| Work request |
Print the data exactly as it appears, keeping every word.

| Data for this task |
----------

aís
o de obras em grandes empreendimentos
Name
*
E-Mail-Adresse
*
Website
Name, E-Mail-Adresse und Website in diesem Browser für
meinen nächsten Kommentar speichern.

----------

| Completed exercise |
aís
o de obras em grandes empreendimentos
Name
*
E-Mail-Adresse
*
Website
Name, E-Mail-Adresse und Website in diesem Browser für
meinen nächsten Kommentar speichern.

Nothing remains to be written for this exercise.